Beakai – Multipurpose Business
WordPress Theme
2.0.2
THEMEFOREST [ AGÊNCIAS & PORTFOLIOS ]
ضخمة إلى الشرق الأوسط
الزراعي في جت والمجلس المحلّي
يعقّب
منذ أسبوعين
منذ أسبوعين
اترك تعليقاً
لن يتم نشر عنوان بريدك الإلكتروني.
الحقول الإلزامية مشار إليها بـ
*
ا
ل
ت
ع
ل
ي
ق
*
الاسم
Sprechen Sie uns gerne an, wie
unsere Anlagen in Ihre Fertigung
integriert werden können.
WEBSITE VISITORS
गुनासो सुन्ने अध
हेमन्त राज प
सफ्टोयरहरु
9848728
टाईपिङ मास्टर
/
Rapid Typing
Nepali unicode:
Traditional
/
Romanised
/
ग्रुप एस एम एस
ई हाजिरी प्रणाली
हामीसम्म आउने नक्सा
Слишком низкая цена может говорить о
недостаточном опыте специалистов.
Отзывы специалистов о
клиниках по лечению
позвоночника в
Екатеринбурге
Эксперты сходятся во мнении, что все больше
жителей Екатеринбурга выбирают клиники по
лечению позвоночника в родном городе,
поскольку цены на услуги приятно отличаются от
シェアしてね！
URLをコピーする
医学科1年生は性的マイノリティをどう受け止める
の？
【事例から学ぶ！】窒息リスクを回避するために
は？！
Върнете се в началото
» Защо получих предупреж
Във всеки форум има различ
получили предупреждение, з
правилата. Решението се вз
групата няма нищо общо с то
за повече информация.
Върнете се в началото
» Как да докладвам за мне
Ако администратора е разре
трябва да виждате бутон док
========================================
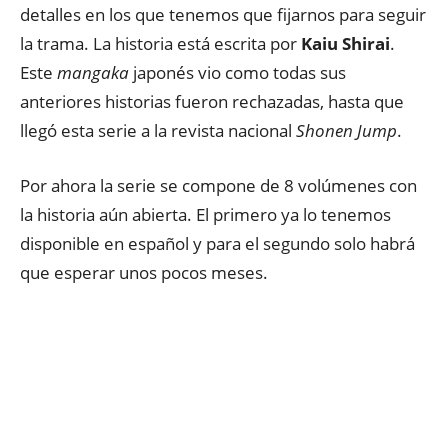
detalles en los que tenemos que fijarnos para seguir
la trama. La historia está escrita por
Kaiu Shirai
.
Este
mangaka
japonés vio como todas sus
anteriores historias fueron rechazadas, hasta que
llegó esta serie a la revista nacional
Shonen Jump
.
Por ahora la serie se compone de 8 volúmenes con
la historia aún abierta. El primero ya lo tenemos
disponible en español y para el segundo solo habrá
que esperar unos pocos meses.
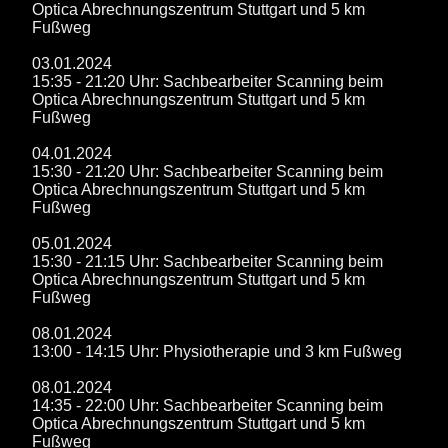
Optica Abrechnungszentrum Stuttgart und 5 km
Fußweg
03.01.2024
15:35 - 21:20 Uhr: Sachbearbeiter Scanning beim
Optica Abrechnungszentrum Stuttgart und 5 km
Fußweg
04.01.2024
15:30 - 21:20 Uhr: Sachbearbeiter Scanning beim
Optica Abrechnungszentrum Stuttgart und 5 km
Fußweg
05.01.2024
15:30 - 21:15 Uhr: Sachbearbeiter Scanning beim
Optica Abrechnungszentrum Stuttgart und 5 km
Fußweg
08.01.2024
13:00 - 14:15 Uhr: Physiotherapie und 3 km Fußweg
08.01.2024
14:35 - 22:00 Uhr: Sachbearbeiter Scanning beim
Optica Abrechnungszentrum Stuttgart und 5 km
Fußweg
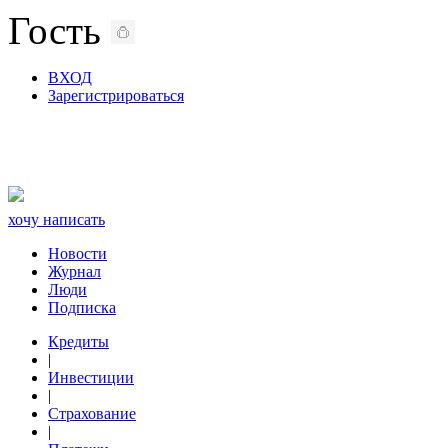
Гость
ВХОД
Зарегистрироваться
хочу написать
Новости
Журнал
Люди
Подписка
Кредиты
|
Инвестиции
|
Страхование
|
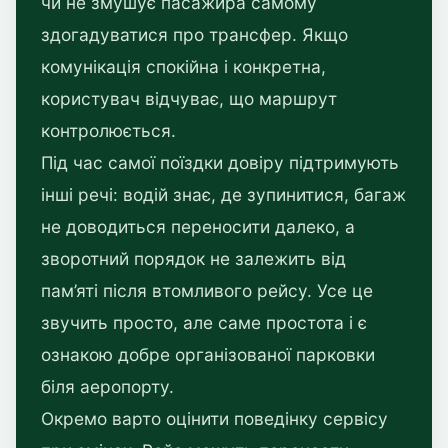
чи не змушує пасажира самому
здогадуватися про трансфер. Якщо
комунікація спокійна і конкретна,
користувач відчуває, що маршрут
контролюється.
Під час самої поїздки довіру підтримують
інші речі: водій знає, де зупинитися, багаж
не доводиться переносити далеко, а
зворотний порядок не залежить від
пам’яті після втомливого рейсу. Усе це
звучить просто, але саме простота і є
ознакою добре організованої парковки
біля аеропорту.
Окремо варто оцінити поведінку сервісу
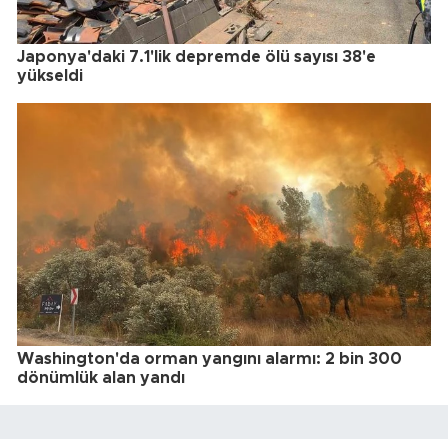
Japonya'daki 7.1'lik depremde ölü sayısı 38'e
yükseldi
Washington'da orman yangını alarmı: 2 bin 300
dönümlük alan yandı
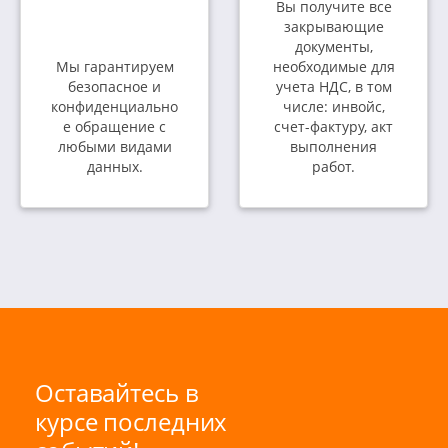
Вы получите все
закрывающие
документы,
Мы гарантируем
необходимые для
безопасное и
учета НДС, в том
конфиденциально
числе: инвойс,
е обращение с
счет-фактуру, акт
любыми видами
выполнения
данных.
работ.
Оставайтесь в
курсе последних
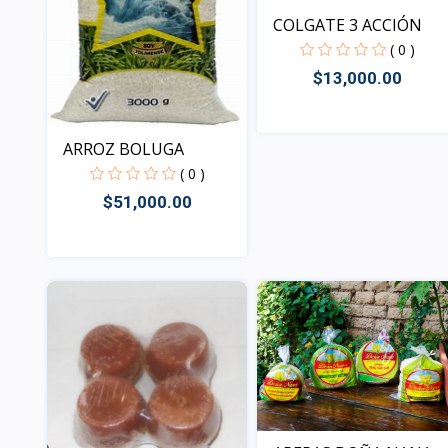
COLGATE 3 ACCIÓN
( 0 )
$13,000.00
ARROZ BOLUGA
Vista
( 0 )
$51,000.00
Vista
========================================
◆ Aim of the exercise ◆
Lines of the data above that include the string "специалистов" must each be copied.

◆ Response to this exercise ◆
недостаточном опыте специалистов.
Отзывы специалистов о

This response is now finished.